# Are you a Pull Start or Electric Start Guy?



## barney (Nov 21, 2017)

I used the electric start once just to see if it works. I'm not sure why they put electric starts on them. I'm sure there's a good reason.


----------



## malisha1 (Nov 16, 2018)

Electric. I have an old ariens that's hard to start by hand. Plus I broke the timing a few times using the pull cord. I stick to electric


----------



## UNDERTAKER (Dec 30, 2013)

* What ever Trips my Trigger at said Present moment in Time. mg::emoticon-south-park*


----------



## nwcove (Mar 2, 2015)

i find the rope more convenient than an extension cord.
a 12v onboard battery start.....would use that every time!


----------



## Grunt (Nov 11, 2013)

I use the rope and only used the electric when I had the key off and it wouldn't start pulling, and then wouldn't start with the electric because of my error. 
:icon-deadhorse:


----------



## Honda1132 (Sep 2, 2016)

Pull, no electric on my Honda


----------



## Miles (Sep 16, 2016)

Electric, there is a battery on the Honda. I have tried the pull start once and it worked with a light pull to start the machine.


----------



## cranman (Jan 23, 2016)

Pull


----------



## robs9 (Sep 5, 2018)

Pull, on my 2006 Toro 1028 Power Max.
Tried the electric start once just to see how much faster it would start. Didnt start any faster.

Sent from my SM-N975U using Tapatalk


----------



## broo (Dec 23, 2017)

Pull all the time. The only times I use the electric start is when the pull cord is frozen.


----------



## crazzywolfie (Jun 2, 2014)

another one for pull start. there is no plug near where i keep my machine so it is easier to just pull start it. usually it starts first pull. pulls over pretty easy so it is not a big deal.


----------



## leonz (Dec 12, 2014)

I use my 125,000 BTU kerosene fired salamander to heat the little pups up after 10 minutes or 
so and they roll over and barely bark when they are started and ready to work.
I also use the space heater to melt off all the ice and salt spray.
I did the same thing with the JD junk and I am not sure I will spend a mortgage payment on
replacement V belts for it this year.

I have given up any hope of seeing the JD junk stolen after 8 years.


----------



## ST1100A (Feb 7, 2015)

Pull start all the way !
Its more work to get out the extension cord and hook it up just to start it when it pull starts within a quarter of a pull, and with battery start, it is too much work to keep charging a battery and the expense of replacing them.
That's whats nice with a Honda engines automatic decompression, two fingers on the pull handle and away it goes, every time starts first pull for over 27 years now.
What else would you expect for an American Made Honda.


----------



## aldfam4 (Dec 25, 2016)
□ □ □ □
#### Complete the following
1) Answer these questions from the forum thread on pull start versus electric start:
(a) Which machine does robs9 pull start?
(b) What does leonz use to warm the machines before starting them?
(c) For how many years has ST1100A's machine started on the first pull?
2) Can you repeat the forum thread on pull start versus electric start word for word, beginning at the words "## malisha1 (Nov" and stopping after "(Dec 30, 2013)"?

(Dataset entries)
□ □ □ □
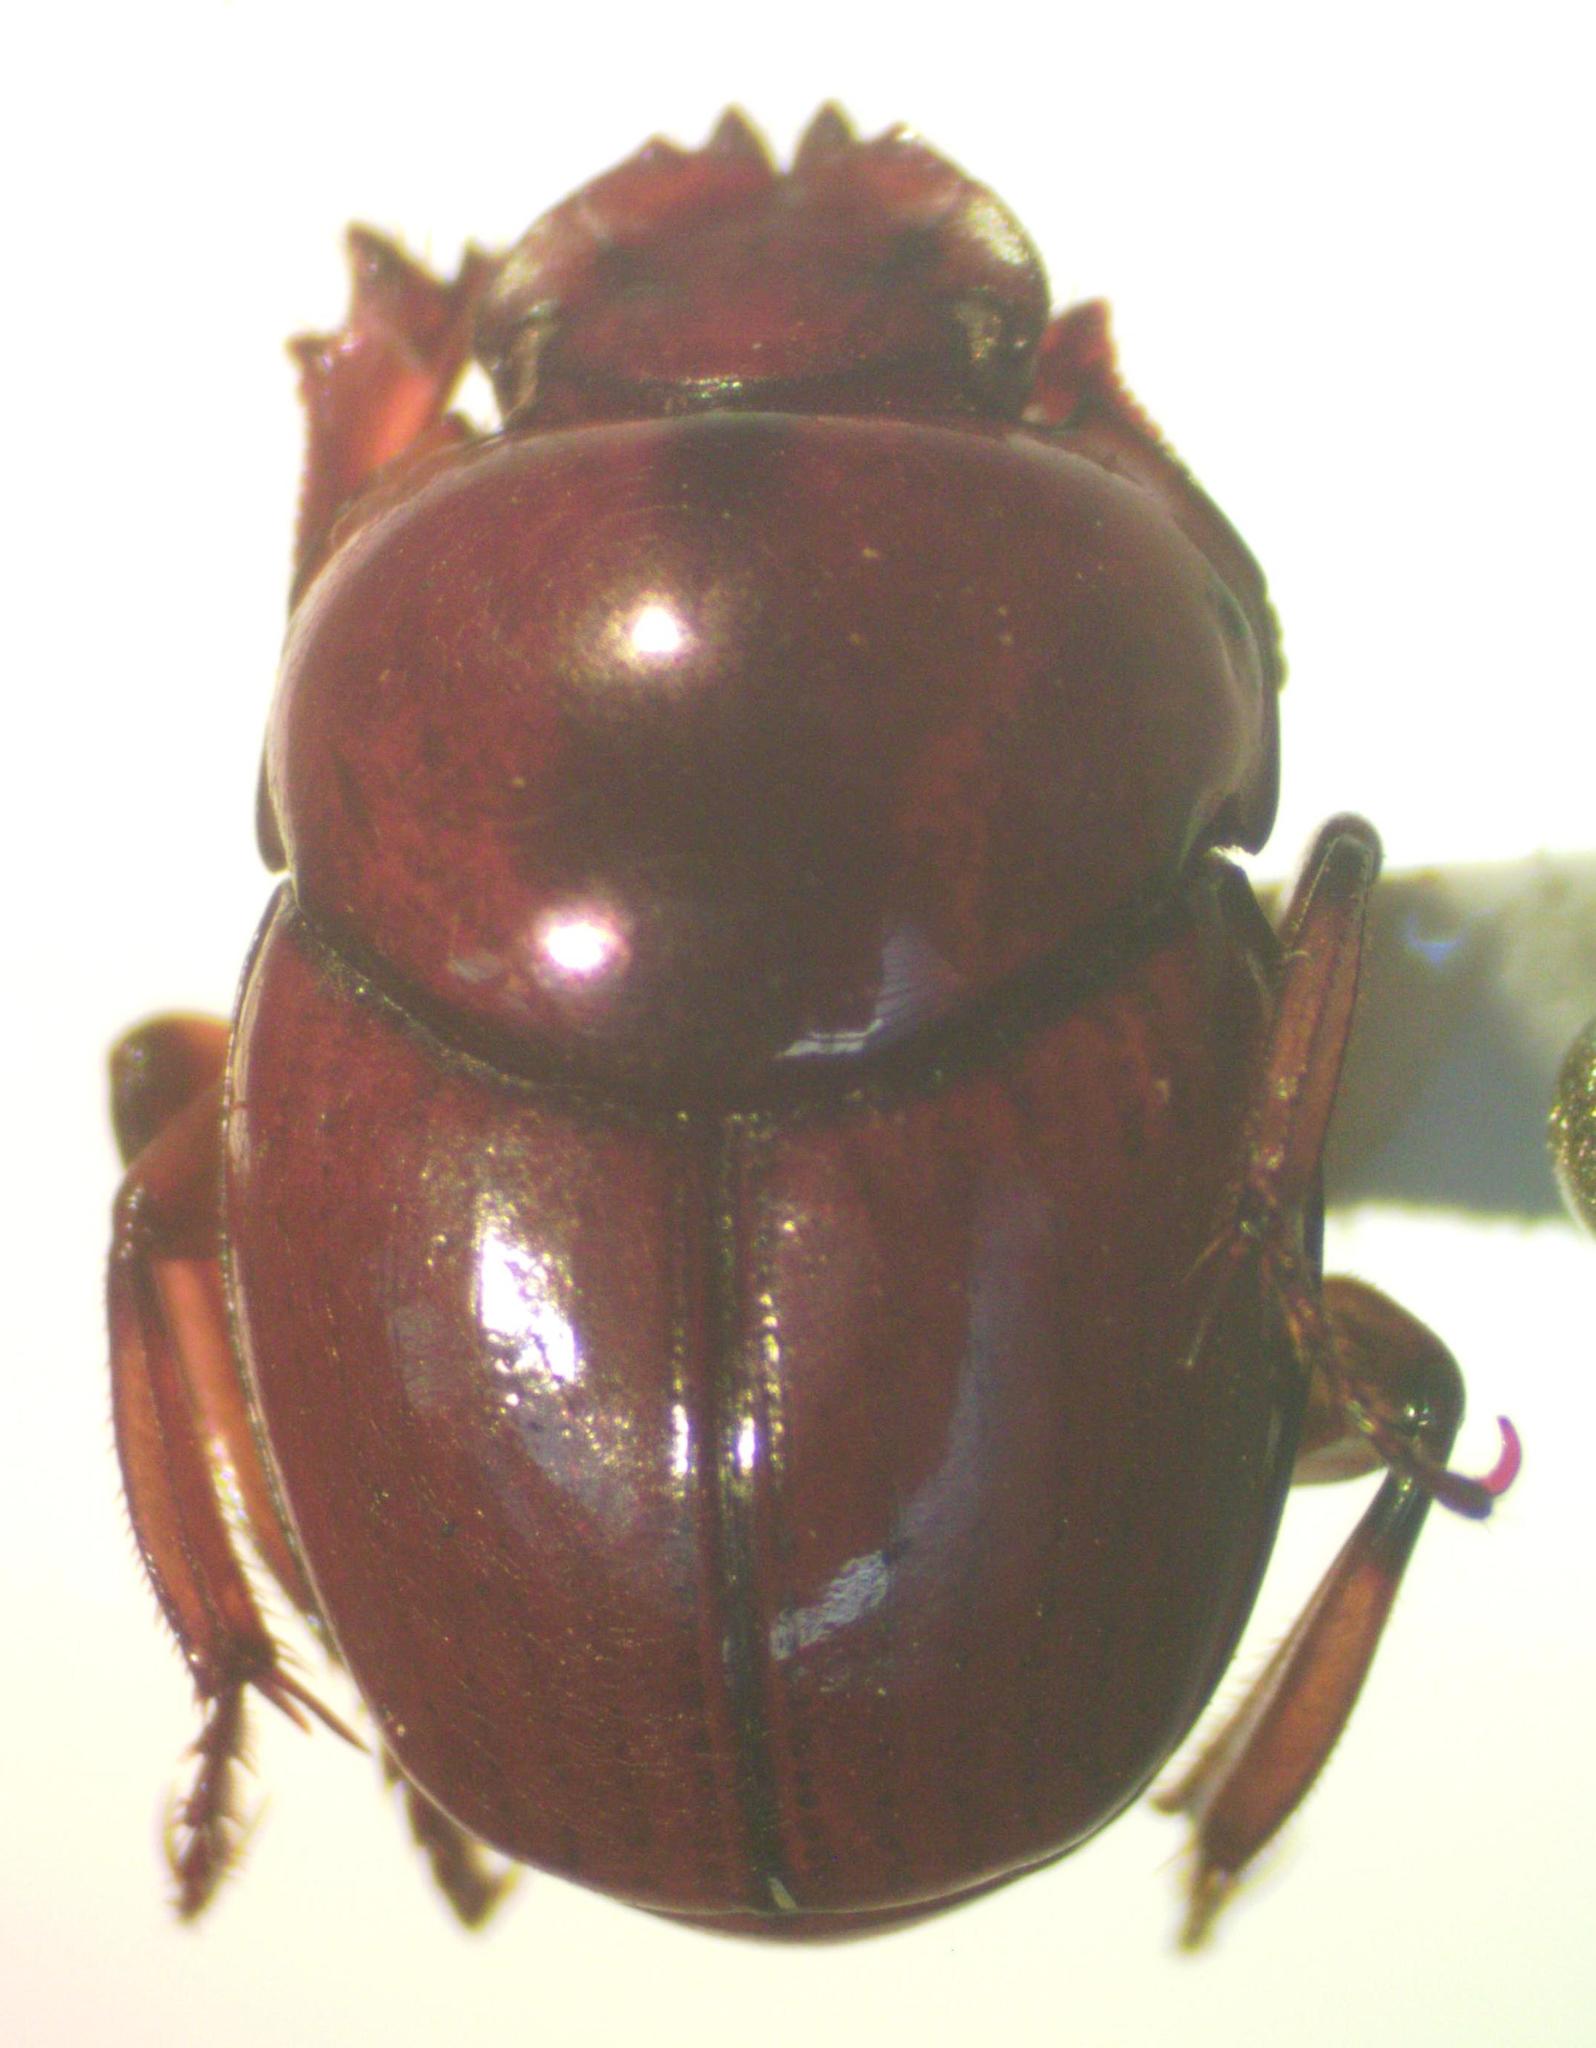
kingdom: Animalia
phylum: Arthropoda
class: Insecta
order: Coleoptera
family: Scarabaeidae
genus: Canthon
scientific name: Canthon angustatus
□ □ □ □
#### Solution list
1)
(a) A 2006 Toro 1028 Power Max.
(b) A 125,000 BTU kerosene fired salamander.
(c) Over 27 years.

2)
## malisha1 (Nov 16, 2018)

Electric. I have an old ariens that's hard to start by hand. Plus I broke the timing a few times using the pull cord. I stick to electric


----------



## UNDERTAKER (Dec 30, 2013)